KU ties NCAA mark with 5 straight HRs in 29-1 win


Brady Counsell of Kansas grew up watching his dad do plenty of incredible things on big league fields.

Craig Counsell was never a part of something like his son was Wednesday.

The younger Counsell hit the third of five consecutive home runs for Kansas, which propelled the Jayhawks to a 29-1 win over Minnesota in a game shortened to seven innings. The run of homers in Minneapolis matched an NCAA record set three times previously, most recently in 2006, when South Carolina accomplished the feat against Georgia.

No big league team has ever hit five straight home runs.

“I’ve never been a part of anything like that,” Brady Counsell said. “I think kind of in the moment I didn’t really realize that we had three, and after [Brady] Ballinger went deep that was four. We were kind of like, ‘Oh my gosh. What is happening?'”

Then Jackson Hauge went deep to make it five.

“And it was, ‘Wow! That’s crazy!'” Counsell said.

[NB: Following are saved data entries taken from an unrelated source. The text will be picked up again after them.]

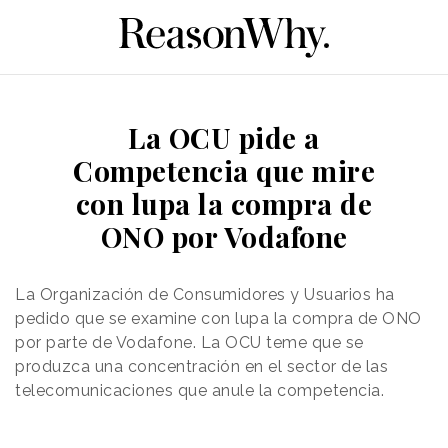
La OCU pide a
Competencia que mire
con lupa la compra de
ONO por Vodafone
La Organización de Consumidores y Usuarios ha
pedido que se examine con lupa la compra de ONO
por parte de Vodafone. La OCU teme que se
produzca una concentración en el sector de las
telecomunicaciones que anule la competencia.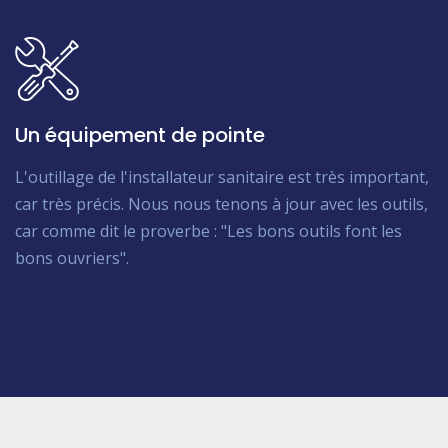
Un équipement de pointe
L'outillage de l'installateur sanitaire est très important,
car très précis. Nous nous tenons à jour avec les outils,
car comme dit le proverbe : "Les bons outils font les
bons ouvriers".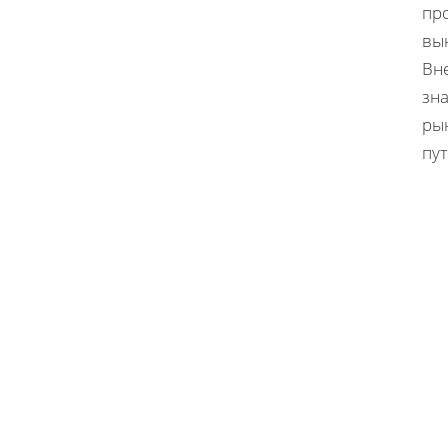
пр
вы
Вн
зн
ры
пу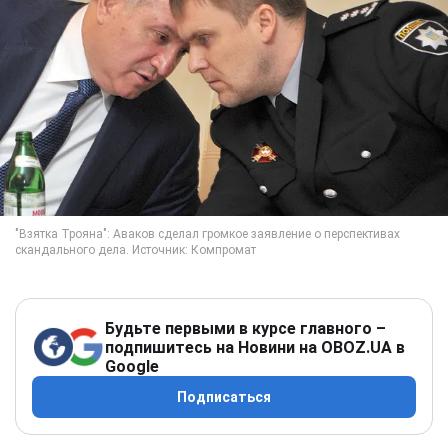
Будьте первыми в курсе главного –
подпишитесь на Новини на OBOZ.UA в
Google
Подписаться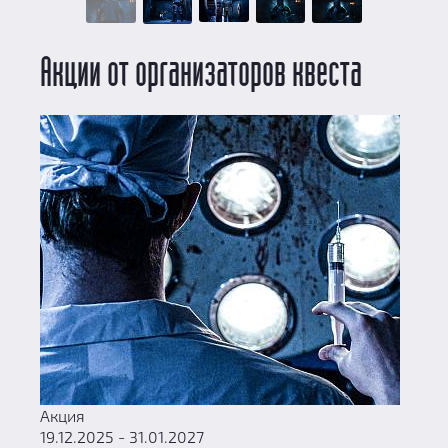
Акции от организаторов квеста
Акция
19.12.2025 - 31.01.2027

Counsell’s father, who is now the manager of the Chicago Cubs, hit 42 homers in 16 seasons and 4,741 big league at-bats.

The spree for Kansas started with Chase Diggins’ three-run shot with no outs in the third inning. Max Soliz Jr. went deep next, and Counsell, Ballinger and Hauge followed. The Jayhawks scored eight more times in the fifth inning to win in a rout, setting a school record for runs against a Division I opponent on the road.

Kansas also set a record for margin of victory against a Division I opponent.

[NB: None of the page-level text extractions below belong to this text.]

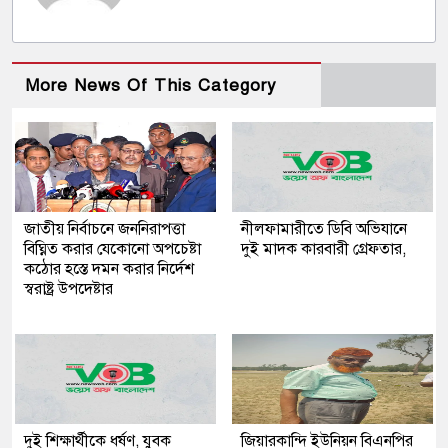
More News Of This Category
জাতীয় নির্বাচনে জননিরাপত্তা
নীলফামারীতে ডিবি অভিযানে
বিঘ্নিত করার যেকোনো অপচেষ্টা
দুই মাদক কারবারী গ্রেফতার,
কঠোর হস্তে দমন করার নির্দেশ
স্বরাষ্ট্র উপদেষ্টার
দুই শিক্ষার্থীকে ধর্ষণ, যুবক
জিয়ারকান্দি ইউনিয়ন বিএনপির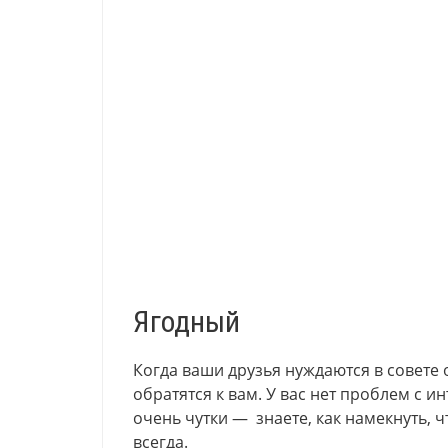
Ягодный
Когда ваши друзья нуждаются в совете 
обратятся к вам. У вас нет проблем с 
очень чутки — знаете, как намекнуть, 
всегда.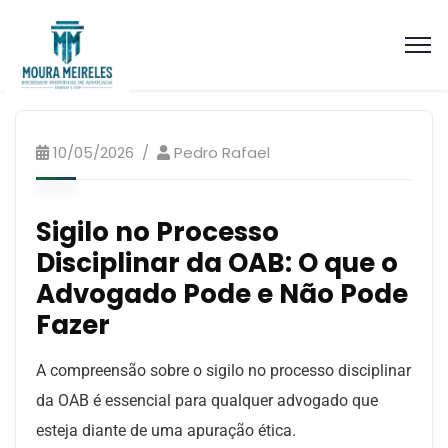
Artigos Processo Ético Disciplinar
10/05/2026
Pedro Rafael
Sigilo no Processo
Disciplinar da OAB: O que o
Advogado Pode e Não Pode
Fazer
A compreensão sobre o sigilo no processo disciplinar
da OAB é essencial para qualquer advogado que
esteja diante de uma apuração ética.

“I’ve never seen that,” said the Jayhawks’ Dan Fitzgerald, who has been coaching college baseball for nearly 25 years. “We hit three in a row earlier in the year, and of course been a part of some of those, but never five in a row. It was super cool, and I love how engaged our guys were today. I thought our approach at the plate was awesome.”

The first college team to hit five consecutive homers was Centenary, which did it against Stephen F. Austin in the first inning of a game in 1992. Eastern Illinois matched the feat in the fifth inning against Morehead State in 1998.

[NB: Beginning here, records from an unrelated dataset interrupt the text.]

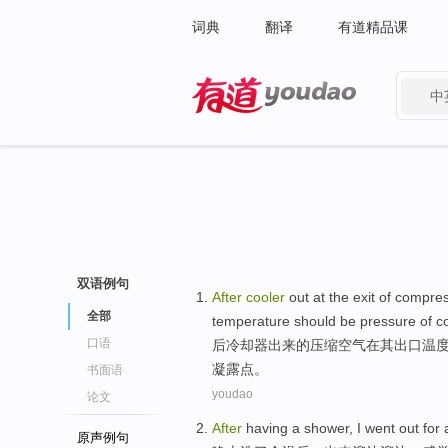
词典
翻译
有道精品课
中
有道 - 网易旗下搜索
双语例句
After
cooler
out
at
the
exit
of
compre
全部
temperature should be
pressure
of c
口语
后
冷却器
出来
的
压缩
空气
在
其
出口
温
凝露
点
。
书面语
youdao
论文
After
having
a
shower
,
I
went
out
for 
原声例句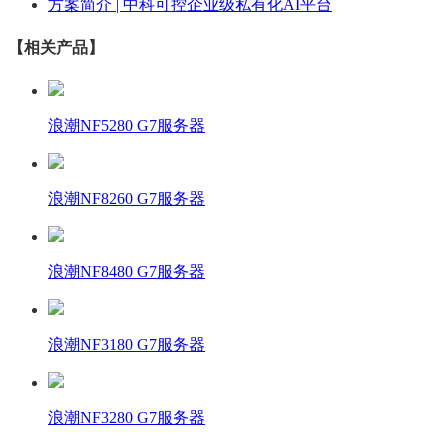
方案简介 | 中科可控企业级私有化AI平台
【相关产品】
浪潮NF5280 G7服务器
浪潮NF8260 G7服务器
浪潮NF8480 G7服务器
浪潮NF3180 G7服务器
浪潮NF3280 G7服务器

“I actually didn’t know we had four when I went up to the plate because they made a pitching change,” said Hauge, who actually had two homers in the game. “It was Diggins, Soliz and then a pitching change. I was just going up there thinking, ‘This would be awesome to go back-to-back-to-back. When I got back in the dugout they yelled, ‘Five!’ So it was pretty cool.”

The record for consecutive homers in a big league game is four, which has happened 11 times.

Kansas is 15-2 heading into its Big 12 opener Friday against Baylor.

“The five home runs in a row? That was fun to be on the right side of it,” Fitzgerald said.